Lorsque vous proposez un grand et ambitieux projet aux sages ou aux débiles qui vous payent, que faites vous ? si vous poussez trop dans un sens, on vous reprochera un manque de recul, ou de pragmatisme. Si vous êtes totalement neutre, on vous qualifiera de mou et de peu crédible. Si par contre vous avez la luxurieuse idée d’introduire dans votre nouvelle équipe un très mauvais cheval, de lui faire porter la lourde charge de clairon de la bande, d’outsider, de pointer le doigt sur lui en criant victoire, la victoire viendra à vous comme par magie : ils choisiront forcément, un jour ou l’autre, l’autre solution, l’autre cheval. celui que vous vouliez en fait, dès le départ. J’ai expérimenté cette théorie brûlante dans une affaire qui nous concerne tous : les relations homme/femme.

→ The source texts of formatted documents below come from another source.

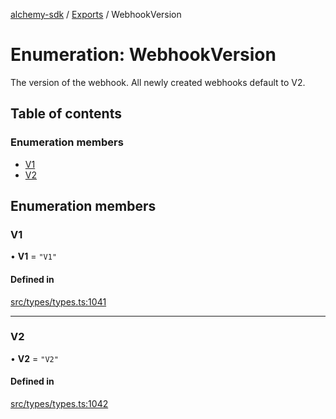 [alchemy-sdk](../README.md) / [Exports](../modules.md) / WebhookVersion

# Enumeration: WebhookVersion

The version of the webhook. All newly created webhooks default to V2.

## Table of contents

### Enumeration members

- [V1](WebhookVersion.md#v1)
- [V2](WebhookVersion.md#v2)

## Enumeration members

### V1

• **V1** = `"V1"`

#### Defined in

[src/types/types.ts:1041](https://github.com/alchemyplatform/alchemy-sdk-js/blob/70f9997/src/types/types.ts#L1041)

___

### V2

• **V2** = `"V2"`

#### Defined in

[src/types/types.ts:1042](https://github.com/alchemyplatform/alchemy-sdk-js/blob/70f9997/src/types/types.ts#L1042)
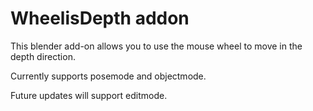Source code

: # WheelisDepth addon
This blender add-on allows you to use the mouse wheel to move in the depth direction.

Currently supports posemode and objectmode.

Future updates will support editmode.
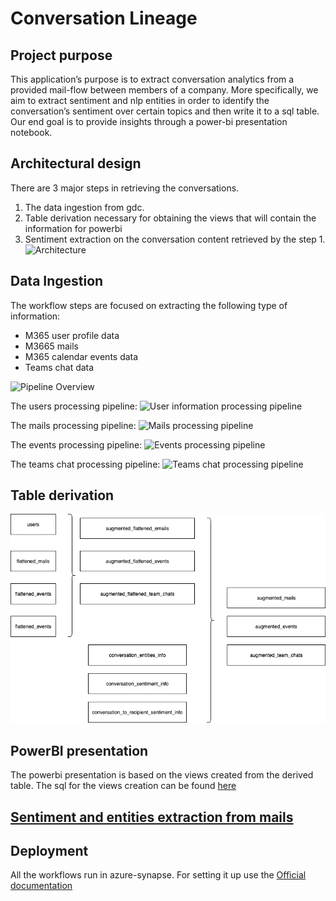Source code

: # Conversation Lineage

## Project purpose
This application’s purpose is to extract conversation analytics from a provided mail-flow between members of a company.
More specifically, we aim to extract sentiment and nlp entities in order to identify the conversation’s sentiment over certain topics and then write it to a sql table. 
Our end goal is to provide insights through a power-bi presentation notebook.

## Architectural design

There are 3 major steps in retrieving the conversations.
1) The data ingestion from gdc.
2) Table derivation necessary for obtaining the views that will contain the information for powerbi
3) Sentiment extraction on the conversation content retrieved by the step 1. 
![Architecture](./docs/Diagram-Architecture.png)

## Data Ingestion

The workflow steps are focused on extracting the following type of information:
- M365 user profile data
- M3665 mails
- M365 calendar events data
- Teams chat data


![Pipeline Overview](./docs/generating_pipeline.png)


The users processing pipeline:
![User information processing pipeline](./docs/pipeline_process_users_data.png)

The mails processing pipeline:
![Mails processing pipeline](./docs/pipeline_process_emails_data.png)

The events processing pipeline:
![Events processing pipeline](./docs/pipeline_process_events_data.png)

The teams chat processing pipeline:
![Teams chat processing pipeline](./docs/pipeline_process_teams_chat_data.png)


## Table derivation

![Flow ](./docs/Conversation%20Lineage%20Table%20Derivation.png)

## PowerBI presentation
The powerbi presentation is based on the views created from the derived table.
The sql for the views creation can be found [here](./sql/views_creation_sql.sql)
 
## [Sentiment and entities extraction from mails](text_analytics/README.MD)

## Deployment

All the workflows run in azure-synapse. For setting it up use the [Official documentation](https://docs.microsoft.com/en-us/azure/synapse-analytics/get-started-create-workspace)

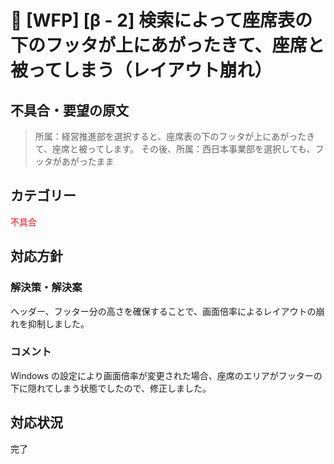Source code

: # 🌳 [WFP] [β - 2] 検索によって座席表の下のフッタが上にあがったきて、座席と被ってしまう（レイアウト崩れ）

## 不具合・要望の原文

> 所属：経営推進部を選択すると、座席表の下のフッタが上にあがったきて、座席と被ってします。 その後、所属：西日本事業部を選択しても、フッタがあがったまま

## カテゴリー

<span style="color: red;">不具合</span>



## 対応方針

### 解決策・解決案

ヘッダー、フッター分の高さを確保することで、画面倍率によるレイアウトの崩れを抑制しました。



### コメント

Windows の設定により画面倍率が変更された場合、座席のエリアがフッターの下に隠れてしまう状態でしたので、修正しました。



## 対応状況

完了
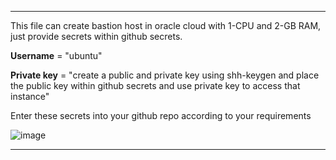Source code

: **********************************************************************
This file can create bastion host in oracle cloud with 1-CPU and 2-GB RAM, just provide secrets within github secrets.

**Username** = "ubuntu"

**Private key** = "create a public and private key using shh-keygen and place the public key within github secrets and use private key to access that instance"

Enter these secrets into your github repo according to your requirements

![image](https://github.com/user-attachments/assets/12aaa549-c8cf-4c38-8d55-75bdae6ecde5)

**********************************************************************
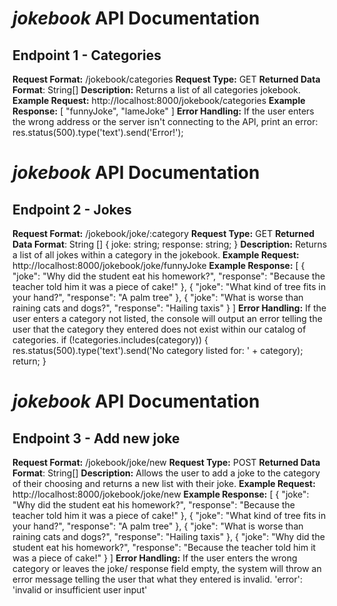 # *jokebook* API Documentation
## Endpoint 1 - Categories
**Request Format:**
/jokebook/categories
**Request Type:**
GET
**Returned Data Format**:
String[]
**Description:**
Returns a list of all categories jokebook.
**Example Request:**
http://localhost:8000/jokebook/categories
**Example Response:**
[
  "funnyJoke",
  "lameJoke"
]
**Error Handling:**
If the user enters the wrong address or the server isn't connecting to the API, print an error: 
res.status(500).type('text').send('Error!');

# *jokebook* API Documentation
## Endpoint 2 - Jokes
**Request Format:**
/jokebook/joke/:category
**Request Type:**
GET
**Returned Data Format**:
String []
{
    joke: string;
    response: string;
}
**Description:**
Returns a list of all jokes within a category in the jokebook.
**Example Request:**
http://localhost:8000/jokebook/joke/funnyJoke
**Example Response:**
[
  {
    "joke": "Why did the student eat his homework?",
    "response": "Because the teacher told him it was a piece of cake!"
  },
  {
    "joke": "What kind of tree fits in your hand?",
    "response": "A palm tree"
  },
  {
    "joke": "What is worse than raining cats and dogs?",
    "response": "Hailing taxis"
  }
]
**Error Handling:**
If the user enters a category not listed, the console will output an error telling the user that the category they entered does not 
exist within our catalog of categories. 
if (!categories.includes(category)) {
            res.status(500).type('text').send('No category listed for: ' + category);
            return;
        }
# *jokebook* API Documentation
## Endpoint 3 - Add new joke
**Request Format:**
/jokebook/joke/new
**Request Type:**
POST
**Returned Data Format**:
String[]
**Description:**
Allows the user to add a joke to the category of their choosing and returns a new list with their joke. 
**Example Request:**
http://localhost:8000/jokebook/joke/new
**Example Response:**
[
  {
    "joke": "Why did the student eat his homework?",
    "response": "Because the teacher told him it was a piece of cake!"
  },
  {
    "joke": "What kind of tree fits in your hand?",
    "response": "A palm tree"
  },
  {
    "joke": "What is worse than raining cats and dogs?",
    "response": "Hailing taxis"
  },
  {
    "joke": "Why did the student eat his homework?",
    "response": "Because the teacher told him it was a piece of cake!"
  }
]
**Error Handling:**
If the user enters the wrong category or leaves the joke/ response field empty, the system will throw an error message telling the user that what they entered is invalid. 
'error': 'invalid or insufficient user input'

La passion qui anime les femmes dans leur approche de la séduction et l’attraction qu’elles développent sur et vers nos braguettes est toujours animée de quelque chose de pervers, dans le fond. Ce petit désir qui les ronge et les attire, cet espace interdit de l’homme qu’elles n’aiment pas vraiment, mais avec qui elles couchent sans poser de questions.

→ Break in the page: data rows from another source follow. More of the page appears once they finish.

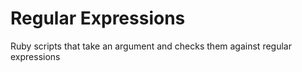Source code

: # Regular Expressions

Ruby scripts that take an argument and checks them against regular expressions
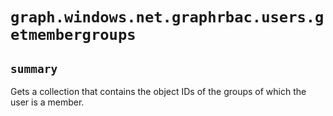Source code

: # `graph.windows.net.graphrbac.users.getmembergroups`

## `summary`
Gets a collection that contains the object IDs of the groups of which the user is a member.


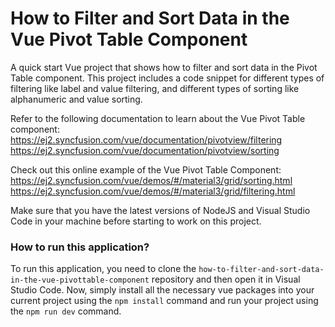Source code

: # How to Filter and Sort Data in the Vue Pivot Table Component
A quick start Vue project that shows how to filter and sort data in the Pivot Table component.  This project includes a code snippet for different types of filtering like label and value filtering, and different types of sorting like alphanumeric and value sorting.
 
Refer to the following documentation to learn about the Vue Pivot Table component: 
https://ej2.syncfusion.com/vue/documentation/pivotview/filtering
https://ej2.syncfusion.com/vue/documentation/pivotview/sorting

Check out this online example of the Vue Pivot Table Component:
https://ej2.syncfusion.com/vue/demos/#/material3/grid/sorting.html
https://ej2.syncfusion.com/vue/demos/#/material3/grid/filtering.html

Make sure that you have the latest versions of NodeJS and Visual Studio Code in your machine before starting to work on this project.

### How to run this application?
To run this application, you need to clone the `how-to-filter-and-sort-data-in-the-vue-pivottable-component` repository and then open it in Visual Studio Code. Now, simply install all the necessary vue packages into your current project using the `npm install` command and run your project using the `npm run dev` command.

Cette perversion renversée grâce à notre vil stratagème, vous serez l’heureux élu. Je traduis pour les hommes n’ayant eu que 5 créatures dotées de seins dans leur vie ou les accros de films porno qui ne font plus trop la différence entre anal et banal :
Si tu fais de toi le beau cavalier au cheval blanc ni trop aventureux ni trop secret tu finiras dans la cuisine à décider du petit plat mijoté avec ta tendre et douce, tendre oui, mais bien loin du fièvreux fantasme de poupée sexuelle qui motive tes nombreuses séances de masturbation hebdomadaire.
Si par contre tu projettes une image de toi plutôt distante, négative, ombragée dira t’on, curieuse, avec un arrière goût de dépression lointaine et profonde, un je m’en foutisme aigu, total des autres tu deviens le repoussoir et c’est là que ça commence à être intéressant. On ne te vois plus pour ton humour, la taille de ta bite, ton argent ou ton charme fou mais on veut te saisir, t’attraper alors qu’il est encore temps. C’est infaillible, enfin presque. Je te conseille donc l’alcool, la drogue, le canapé, les mauvaises fréquentations, le manque de sommeil ainsi que d’autres délicatesses qui viendront meubler le personnage.
Si toutefois tu aurais vraiment une grosse paire de couilles, un compte en banque à 6 chiffres et un charisme à trouer un matelas, laisse tomber la 1ère théorie : les femmes t’adorent comme tu es. Ne change surtout pas.